Однако в данный момент настоящую угрозу представлял не Темпл, а его собственные мысли и желания. Когда Шапель в последний раз гулял в обществе женщины? Ему так хотелось разделить ночную тьму с этим хрупким, загадочным созданием…
Прю не стала дожидаться ответа, а просто выскочила из окна. Шапелю ничего не оставалось, как выругаться и последовать за ней. Когда его ноги коснулись земли всего несколькими футами ниже, он внезапно и с ужасом для себя осознал, что оказался прав.
Приехать в Корнуолл было большой ошибкой.
Глава 4
Прю никогда прежде не позволяла себе таких спонтанных и необдуманных поступков, как прыжок из окна. Прошел час, а она все еще не могла понять, что толкнуло ее на это.
Они шли в полном молчании, густая трава хлестала по обуви. Ее комнатные туфли были тонкими, но сухими — мысль, которая никогда не пришла бы ей в голову до болезни. Любая простуда будет стоить ей нескольких дней раскопок, а этого она в своем нынешнем состоянии допустить никак не могла.
— Как вы узнали о том, что я ищу Грааль? — Этот вопрос мучил ее с самого первого письма, полученного из Ватикана.
Шапель пожал плечами:
— У Ватикана повсюду глаза и уши.
Шутил ли он? Ни в его лице, ни во взгляде не было и намека на веселье.
— Вы это серьезно?
Он снова пожал плечами, но на этот раз его губы сложились в слабое — очень слабое — подобие улыбки. У Прю отлегло от сердца, плечи поникли. Разумеется, он сказал это в шутку.
— Полагаю, что причиной тому послужили ваши исследования, — ответил Шапель. — По-видимому, кто-то из священников, посетивших лекции мистера Грея, заинтересовался его работой и таким образом узнал о ваших планах. Вы же не думали, что вам удастся сохранить подобный замысел в тайне, не так ли?
— Да, пожалуй. — Взгляд Прю был прикован к кролику, который как раз в этот момент скрылся в кустарнике, и в ночном мраке виден был лишь его белый хвостик. — Хотя странно, что церковь с таким доверием отнеслась к моим изысканиям, в то время как с другими они даже дела иметь не хотели.
— Наверное, они считают, что ваши поиски действительно могут привести к каким-нибудь открытиям.
Как ни странно, слова Шапеля отчасти успокоили Прю.

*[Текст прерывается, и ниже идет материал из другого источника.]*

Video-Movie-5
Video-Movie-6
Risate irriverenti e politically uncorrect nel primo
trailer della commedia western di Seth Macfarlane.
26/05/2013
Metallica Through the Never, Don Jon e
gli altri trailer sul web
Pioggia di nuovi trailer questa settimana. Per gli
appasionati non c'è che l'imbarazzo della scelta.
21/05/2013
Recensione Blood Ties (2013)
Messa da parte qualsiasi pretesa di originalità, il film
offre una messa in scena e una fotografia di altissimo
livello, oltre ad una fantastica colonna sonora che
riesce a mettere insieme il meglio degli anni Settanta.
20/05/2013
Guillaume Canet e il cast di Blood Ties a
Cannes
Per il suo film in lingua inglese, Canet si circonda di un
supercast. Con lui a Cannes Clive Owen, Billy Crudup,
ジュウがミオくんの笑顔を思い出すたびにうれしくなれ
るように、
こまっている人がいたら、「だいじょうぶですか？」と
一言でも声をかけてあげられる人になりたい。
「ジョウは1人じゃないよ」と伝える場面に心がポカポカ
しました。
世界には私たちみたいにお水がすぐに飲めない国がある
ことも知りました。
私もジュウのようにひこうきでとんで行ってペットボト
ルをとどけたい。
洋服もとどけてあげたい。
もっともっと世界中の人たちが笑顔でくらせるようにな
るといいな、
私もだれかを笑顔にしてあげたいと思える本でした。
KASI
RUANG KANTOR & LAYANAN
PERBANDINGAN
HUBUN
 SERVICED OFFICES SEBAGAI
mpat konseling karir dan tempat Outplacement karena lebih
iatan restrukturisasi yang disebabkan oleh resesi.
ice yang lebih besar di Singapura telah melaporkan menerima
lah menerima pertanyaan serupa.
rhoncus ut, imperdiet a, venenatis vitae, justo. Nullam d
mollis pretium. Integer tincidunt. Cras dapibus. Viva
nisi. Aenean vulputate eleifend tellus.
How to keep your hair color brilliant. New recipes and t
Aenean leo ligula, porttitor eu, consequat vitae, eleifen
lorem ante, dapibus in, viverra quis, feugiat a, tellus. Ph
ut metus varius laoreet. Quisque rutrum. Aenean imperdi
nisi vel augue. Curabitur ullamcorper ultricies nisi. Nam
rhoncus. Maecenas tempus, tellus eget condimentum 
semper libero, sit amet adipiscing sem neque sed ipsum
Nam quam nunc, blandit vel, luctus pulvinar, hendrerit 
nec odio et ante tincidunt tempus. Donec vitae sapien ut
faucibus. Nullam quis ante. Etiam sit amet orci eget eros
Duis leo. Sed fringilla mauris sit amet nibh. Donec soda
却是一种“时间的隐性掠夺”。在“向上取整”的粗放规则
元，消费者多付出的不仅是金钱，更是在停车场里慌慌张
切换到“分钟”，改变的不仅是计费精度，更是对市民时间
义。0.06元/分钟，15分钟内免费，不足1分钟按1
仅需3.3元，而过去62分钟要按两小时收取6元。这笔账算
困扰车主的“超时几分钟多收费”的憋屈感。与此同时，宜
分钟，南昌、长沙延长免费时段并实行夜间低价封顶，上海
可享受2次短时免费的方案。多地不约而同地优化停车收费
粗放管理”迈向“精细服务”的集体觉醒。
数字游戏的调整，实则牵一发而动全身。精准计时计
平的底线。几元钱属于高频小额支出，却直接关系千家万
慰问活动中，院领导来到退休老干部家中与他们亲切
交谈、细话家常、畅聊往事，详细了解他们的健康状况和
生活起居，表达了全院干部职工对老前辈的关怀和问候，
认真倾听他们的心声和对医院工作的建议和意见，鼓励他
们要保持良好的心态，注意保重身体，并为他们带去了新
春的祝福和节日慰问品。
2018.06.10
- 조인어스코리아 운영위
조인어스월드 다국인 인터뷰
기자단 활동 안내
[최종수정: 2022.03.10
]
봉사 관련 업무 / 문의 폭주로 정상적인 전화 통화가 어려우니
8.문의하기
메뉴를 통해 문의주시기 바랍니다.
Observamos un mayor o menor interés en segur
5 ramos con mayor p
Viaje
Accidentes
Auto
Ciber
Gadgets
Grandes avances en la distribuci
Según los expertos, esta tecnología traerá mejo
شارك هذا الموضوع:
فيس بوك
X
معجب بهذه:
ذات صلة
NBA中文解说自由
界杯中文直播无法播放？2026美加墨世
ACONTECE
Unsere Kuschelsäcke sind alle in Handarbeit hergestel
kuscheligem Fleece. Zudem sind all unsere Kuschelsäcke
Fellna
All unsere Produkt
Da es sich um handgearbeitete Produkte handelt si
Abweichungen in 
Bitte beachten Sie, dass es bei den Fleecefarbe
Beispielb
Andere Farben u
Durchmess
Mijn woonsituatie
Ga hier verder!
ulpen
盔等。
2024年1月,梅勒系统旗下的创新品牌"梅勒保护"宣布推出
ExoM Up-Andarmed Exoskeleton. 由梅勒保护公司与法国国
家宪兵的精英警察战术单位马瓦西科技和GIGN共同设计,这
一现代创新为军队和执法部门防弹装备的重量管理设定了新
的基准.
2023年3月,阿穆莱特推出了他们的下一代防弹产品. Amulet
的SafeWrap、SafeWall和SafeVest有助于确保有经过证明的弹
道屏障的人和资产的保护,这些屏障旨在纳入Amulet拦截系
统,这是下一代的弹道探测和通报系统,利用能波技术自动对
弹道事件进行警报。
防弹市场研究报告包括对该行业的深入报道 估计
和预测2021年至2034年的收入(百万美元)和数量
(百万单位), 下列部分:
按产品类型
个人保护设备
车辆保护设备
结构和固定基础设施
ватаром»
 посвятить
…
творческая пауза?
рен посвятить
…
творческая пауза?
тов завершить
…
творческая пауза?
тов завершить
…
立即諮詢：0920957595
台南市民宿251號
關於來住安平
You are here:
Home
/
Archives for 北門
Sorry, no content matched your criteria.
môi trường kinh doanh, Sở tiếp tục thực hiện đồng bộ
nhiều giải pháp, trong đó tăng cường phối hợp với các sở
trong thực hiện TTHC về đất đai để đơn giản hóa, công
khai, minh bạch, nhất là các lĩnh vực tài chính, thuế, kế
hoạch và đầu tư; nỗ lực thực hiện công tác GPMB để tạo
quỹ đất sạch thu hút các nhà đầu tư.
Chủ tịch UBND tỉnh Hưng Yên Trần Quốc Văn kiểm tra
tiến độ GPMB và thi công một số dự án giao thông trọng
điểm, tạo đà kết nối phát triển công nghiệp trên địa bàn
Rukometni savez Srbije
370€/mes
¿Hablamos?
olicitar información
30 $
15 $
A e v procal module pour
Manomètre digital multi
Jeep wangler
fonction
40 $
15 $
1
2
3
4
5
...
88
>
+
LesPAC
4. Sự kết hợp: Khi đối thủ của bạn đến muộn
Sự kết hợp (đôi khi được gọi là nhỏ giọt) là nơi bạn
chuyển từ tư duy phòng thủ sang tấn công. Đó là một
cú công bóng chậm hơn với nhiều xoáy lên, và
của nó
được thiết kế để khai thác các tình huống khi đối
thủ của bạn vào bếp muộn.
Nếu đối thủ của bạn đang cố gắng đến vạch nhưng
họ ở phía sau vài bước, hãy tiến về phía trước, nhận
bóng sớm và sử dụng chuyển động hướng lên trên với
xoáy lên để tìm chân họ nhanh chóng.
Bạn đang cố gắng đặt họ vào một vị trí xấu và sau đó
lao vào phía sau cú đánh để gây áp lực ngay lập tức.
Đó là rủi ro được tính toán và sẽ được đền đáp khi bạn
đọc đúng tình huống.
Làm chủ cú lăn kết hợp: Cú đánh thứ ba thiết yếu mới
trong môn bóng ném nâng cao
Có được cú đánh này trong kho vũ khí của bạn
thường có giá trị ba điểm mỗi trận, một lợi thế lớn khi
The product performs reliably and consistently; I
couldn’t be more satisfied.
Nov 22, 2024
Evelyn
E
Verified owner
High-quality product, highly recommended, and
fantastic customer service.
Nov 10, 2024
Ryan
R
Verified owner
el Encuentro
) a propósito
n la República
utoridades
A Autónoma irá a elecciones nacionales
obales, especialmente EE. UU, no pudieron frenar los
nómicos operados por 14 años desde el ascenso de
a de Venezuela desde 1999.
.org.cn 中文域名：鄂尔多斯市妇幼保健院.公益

Они продолжили прогулку в тишине. Теплый, мягкий ветерок играл ее волосами и заставлял ночную рубашку шелестеть вокруг лодыжек. Тонкая батистовая рубашка Шапеля прилипла к груди и предплечьям. Белая ткань в ледяном сиянии приобрела зловещий синеватый оттенок, а мускулы под нею были крупнее и рельефнее, чем Прю ожидала увидеть у человека с учеными наклонностями. Впрочем, Маркус тоже отличался атлетическим сложением… однако Шапель привлекал ее так, как никогда не привлекал Маркус. Но сейчас об этом лучше не думать.
— Что вам известно о Святом Граале?
Вопрос, похоже, удивил Шапеля. На короткое мгновение, равное одному удару сердца, его шаги замерли.
— Во время Распятия некий римский центурион по имени Лонгин пронзил копьем бок Христа. Иосиф Аримафейский собрал кровь из раны в чашу — Святой Грааль.
Разумеется, он знал о происхождении чаши, как и любой другой человек.
— Полагаю, ваша осведомленность простирается намного дальше.
Прю пыталась придать своему голосу беззаботный тон, однако в душу вкралась досада. Она обещала поделиться своими находками с церковью — так неужели они не могли по крайней мере ответить ей той же любезностью?